Two things are inevitably forgotten when it comes to accommodations. 1. Sharing with teachers who share your student (I’m talking music, art, PE, guided reading, etc!)  2. Tracking accommodations to make sure they are working. Let’s look at both of those.

First, ‘your’ students are not just ‘your’ students. They belong to the school and have a variety of teachers who are important for that child’s education. Every teacher that has a student of yours in class should have a copy of their accommodations.

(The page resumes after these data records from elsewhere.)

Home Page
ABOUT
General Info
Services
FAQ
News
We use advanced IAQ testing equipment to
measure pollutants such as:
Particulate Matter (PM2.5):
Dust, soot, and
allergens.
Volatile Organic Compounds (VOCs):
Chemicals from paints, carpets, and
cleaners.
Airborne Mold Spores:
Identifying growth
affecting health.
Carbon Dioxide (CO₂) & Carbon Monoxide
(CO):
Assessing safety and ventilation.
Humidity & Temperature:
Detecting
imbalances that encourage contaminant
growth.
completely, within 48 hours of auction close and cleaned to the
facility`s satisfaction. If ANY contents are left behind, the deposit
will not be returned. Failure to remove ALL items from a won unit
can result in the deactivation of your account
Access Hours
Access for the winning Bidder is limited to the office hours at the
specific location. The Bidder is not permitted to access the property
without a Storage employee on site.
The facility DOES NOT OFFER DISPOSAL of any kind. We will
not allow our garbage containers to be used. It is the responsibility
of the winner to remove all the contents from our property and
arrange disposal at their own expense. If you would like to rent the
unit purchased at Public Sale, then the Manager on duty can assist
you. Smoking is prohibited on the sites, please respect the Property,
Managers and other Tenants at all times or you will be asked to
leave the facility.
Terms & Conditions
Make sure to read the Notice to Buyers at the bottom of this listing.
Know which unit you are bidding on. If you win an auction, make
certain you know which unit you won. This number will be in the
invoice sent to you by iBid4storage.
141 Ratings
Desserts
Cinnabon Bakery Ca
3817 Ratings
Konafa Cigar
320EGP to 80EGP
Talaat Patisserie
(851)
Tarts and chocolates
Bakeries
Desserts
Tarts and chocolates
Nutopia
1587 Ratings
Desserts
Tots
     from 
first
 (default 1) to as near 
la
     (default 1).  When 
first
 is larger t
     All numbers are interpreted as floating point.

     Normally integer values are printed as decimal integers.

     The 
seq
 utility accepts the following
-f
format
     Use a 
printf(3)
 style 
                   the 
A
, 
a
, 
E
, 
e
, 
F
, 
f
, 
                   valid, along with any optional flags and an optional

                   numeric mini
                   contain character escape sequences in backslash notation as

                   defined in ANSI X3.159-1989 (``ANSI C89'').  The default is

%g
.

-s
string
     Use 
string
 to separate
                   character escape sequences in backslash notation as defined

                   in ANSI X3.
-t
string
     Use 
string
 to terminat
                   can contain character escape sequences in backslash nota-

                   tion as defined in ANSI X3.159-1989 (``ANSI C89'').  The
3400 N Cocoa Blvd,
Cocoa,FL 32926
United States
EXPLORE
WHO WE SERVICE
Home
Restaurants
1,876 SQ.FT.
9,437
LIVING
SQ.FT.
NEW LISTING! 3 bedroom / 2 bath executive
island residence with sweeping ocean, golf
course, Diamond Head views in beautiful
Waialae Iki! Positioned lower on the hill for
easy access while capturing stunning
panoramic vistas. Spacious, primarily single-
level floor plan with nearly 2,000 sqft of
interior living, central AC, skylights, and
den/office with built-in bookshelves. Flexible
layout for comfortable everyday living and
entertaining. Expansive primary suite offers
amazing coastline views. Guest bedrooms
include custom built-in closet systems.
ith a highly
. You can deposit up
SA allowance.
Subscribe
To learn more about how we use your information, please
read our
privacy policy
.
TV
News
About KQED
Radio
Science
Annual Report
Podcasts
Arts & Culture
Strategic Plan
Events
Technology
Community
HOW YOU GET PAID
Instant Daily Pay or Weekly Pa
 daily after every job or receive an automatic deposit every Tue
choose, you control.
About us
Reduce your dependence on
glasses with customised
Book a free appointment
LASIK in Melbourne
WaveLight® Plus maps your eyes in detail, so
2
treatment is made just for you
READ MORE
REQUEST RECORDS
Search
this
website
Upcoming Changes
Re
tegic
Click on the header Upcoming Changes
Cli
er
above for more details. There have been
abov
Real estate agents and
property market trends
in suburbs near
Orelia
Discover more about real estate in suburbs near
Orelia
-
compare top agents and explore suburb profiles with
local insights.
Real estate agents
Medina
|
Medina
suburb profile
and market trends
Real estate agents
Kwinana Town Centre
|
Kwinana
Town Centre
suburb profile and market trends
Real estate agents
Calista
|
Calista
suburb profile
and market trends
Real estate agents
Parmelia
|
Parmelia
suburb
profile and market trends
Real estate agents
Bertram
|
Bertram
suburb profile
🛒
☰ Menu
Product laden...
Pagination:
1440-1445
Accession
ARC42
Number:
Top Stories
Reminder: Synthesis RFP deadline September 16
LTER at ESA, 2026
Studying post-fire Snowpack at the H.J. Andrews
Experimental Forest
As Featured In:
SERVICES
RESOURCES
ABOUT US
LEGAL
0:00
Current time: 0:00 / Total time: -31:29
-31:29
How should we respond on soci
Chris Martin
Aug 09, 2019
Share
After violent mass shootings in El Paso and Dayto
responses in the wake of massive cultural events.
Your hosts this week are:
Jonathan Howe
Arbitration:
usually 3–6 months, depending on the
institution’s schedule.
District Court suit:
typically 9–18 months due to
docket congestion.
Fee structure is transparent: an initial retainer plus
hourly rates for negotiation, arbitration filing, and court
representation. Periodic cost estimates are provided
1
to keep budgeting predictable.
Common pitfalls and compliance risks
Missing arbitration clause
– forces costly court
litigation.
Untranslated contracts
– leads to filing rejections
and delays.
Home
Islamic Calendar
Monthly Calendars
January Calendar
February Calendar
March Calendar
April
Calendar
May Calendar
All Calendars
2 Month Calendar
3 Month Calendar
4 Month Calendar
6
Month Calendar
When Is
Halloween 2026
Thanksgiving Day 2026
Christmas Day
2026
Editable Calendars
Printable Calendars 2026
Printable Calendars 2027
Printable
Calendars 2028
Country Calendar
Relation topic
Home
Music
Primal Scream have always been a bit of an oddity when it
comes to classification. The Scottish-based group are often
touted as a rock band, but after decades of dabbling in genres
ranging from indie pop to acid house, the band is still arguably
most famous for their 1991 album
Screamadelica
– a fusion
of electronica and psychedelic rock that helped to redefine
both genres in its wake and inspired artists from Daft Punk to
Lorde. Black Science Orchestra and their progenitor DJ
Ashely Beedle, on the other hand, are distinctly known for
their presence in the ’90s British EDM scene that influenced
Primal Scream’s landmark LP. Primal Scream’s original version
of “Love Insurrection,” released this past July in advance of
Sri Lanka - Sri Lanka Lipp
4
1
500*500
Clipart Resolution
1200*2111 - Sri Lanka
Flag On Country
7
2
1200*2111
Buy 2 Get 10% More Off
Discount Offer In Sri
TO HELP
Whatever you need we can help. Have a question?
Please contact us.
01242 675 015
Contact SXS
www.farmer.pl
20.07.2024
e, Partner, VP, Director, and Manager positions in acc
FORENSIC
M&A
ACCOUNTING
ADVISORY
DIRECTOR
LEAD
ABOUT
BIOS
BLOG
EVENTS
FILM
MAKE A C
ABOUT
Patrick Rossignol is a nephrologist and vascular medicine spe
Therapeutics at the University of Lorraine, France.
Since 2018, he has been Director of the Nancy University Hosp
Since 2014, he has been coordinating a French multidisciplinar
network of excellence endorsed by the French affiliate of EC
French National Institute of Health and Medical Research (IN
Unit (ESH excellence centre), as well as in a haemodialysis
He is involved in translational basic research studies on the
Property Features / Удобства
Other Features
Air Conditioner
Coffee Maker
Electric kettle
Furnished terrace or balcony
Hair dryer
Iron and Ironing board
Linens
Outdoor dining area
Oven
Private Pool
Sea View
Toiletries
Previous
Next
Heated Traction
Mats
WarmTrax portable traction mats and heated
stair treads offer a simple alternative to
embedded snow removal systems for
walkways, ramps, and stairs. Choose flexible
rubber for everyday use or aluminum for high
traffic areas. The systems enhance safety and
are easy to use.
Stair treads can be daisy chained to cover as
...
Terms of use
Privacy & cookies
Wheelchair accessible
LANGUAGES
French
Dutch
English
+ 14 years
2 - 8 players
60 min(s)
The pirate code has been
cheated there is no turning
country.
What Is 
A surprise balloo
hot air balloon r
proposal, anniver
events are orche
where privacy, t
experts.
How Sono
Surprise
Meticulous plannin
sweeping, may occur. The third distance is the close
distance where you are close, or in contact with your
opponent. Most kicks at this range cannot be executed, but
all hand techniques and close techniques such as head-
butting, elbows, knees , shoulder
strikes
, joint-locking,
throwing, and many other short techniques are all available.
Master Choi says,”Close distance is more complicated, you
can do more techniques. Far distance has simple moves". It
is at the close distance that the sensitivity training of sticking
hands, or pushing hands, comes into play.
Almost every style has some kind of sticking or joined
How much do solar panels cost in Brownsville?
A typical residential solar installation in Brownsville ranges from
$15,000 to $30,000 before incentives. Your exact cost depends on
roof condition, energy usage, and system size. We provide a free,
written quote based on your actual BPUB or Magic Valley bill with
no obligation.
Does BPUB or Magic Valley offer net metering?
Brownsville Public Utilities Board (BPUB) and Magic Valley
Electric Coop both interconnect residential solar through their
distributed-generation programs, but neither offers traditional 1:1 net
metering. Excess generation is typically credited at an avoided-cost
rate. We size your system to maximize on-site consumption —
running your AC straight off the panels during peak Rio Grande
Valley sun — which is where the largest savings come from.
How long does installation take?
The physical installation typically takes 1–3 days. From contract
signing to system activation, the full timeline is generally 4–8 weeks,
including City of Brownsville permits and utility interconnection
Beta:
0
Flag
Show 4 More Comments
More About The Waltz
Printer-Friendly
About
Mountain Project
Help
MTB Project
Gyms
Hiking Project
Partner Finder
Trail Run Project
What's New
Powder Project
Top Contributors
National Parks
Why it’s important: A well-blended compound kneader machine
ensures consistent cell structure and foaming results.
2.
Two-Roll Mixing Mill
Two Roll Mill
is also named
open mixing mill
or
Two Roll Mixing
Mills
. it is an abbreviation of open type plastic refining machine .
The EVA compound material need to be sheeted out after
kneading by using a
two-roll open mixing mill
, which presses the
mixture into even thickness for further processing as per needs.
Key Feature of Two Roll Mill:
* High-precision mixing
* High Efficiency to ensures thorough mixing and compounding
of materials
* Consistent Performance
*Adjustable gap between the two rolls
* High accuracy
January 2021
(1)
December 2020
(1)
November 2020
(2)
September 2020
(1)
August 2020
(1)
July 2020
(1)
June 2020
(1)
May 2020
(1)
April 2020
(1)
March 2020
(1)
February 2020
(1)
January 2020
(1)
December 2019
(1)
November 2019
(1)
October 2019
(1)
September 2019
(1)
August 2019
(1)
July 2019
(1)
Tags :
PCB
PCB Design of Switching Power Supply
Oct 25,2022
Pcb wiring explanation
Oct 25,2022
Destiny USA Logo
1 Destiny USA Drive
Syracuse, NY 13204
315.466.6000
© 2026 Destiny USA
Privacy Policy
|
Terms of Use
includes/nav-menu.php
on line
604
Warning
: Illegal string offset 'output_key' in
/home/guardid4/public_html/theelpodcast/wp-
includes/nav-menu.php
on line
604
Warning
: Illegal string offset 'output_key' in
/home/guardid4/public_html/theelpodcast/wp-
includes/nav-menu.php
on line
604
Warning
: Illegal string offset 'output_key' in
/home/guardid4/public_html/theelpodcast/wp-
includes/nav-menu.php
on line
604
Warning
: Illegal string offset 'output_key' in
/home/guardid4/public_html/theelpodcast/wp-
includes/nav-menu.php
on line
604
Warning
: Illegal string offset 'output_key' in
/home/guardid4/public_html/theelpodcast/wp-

If you are rolling your eyes telling me that’s a waste of time and no one follows the accommodations you give, try changing your approach. Most teachers who do share accommodations do so at the beginning of the year when teachers are knee-deep in paperwork. They often share the accommodations by slipping a piece of paper in a mailbox and never check in with that teacher again. Time goes on and things get rough for the student. When asked about the accommodations the teacher says “what accommodations?” UGH! I hear you. I’ve been there. We get frustrated because we shared the accommodations but they weren’t followed. Time to change the plan! You see, we set a precedent for others we work with about what is important by what we focus on. By dropping off accommodations and never checking in again, we aren’t showing other teachers how important accommodations are. Try this instead: Within the first few weeks of school share those accommodations, then put a reminder on your calendar to follow up at least once a quarter. You can obviously do more if you need, but you at least have 4 quick points to check in to see if the teacher has questions about accommodations, consult about how the student is doing, and see if other accommodations are needed.

 

Secondly, you should be tracking what accommodations are successful for the students and which ones are not working. I know, I know. You probably hate me for telling you to take more data. But I’m telling you, once you have the right accommodations in place, your students will be more independent and functional in every area of school. Having the right accommodations reduces the likelihood of you getting a phone call saying your student is struggling. Win-win, right? So take some time and gather some data on what is working and what isn’t with accommodations. It doesn’t have to be fancy, it doesn’t have to be cute, but hard data changes the conversation from opinion to facts. When talking about student success and areas needing improvement, you want facts. Schedule some observation time where you can see the accommodations in action and see what’s working and what isn’t. The chart I use is below.

Accommodations can make or break a student’s success at school (and in the real world! Accommodations aren’t just for school!). Taking time to work as a team to determine the right accommodations, share them, help implement them, and evaluate if they are working is well worth your time as an educator.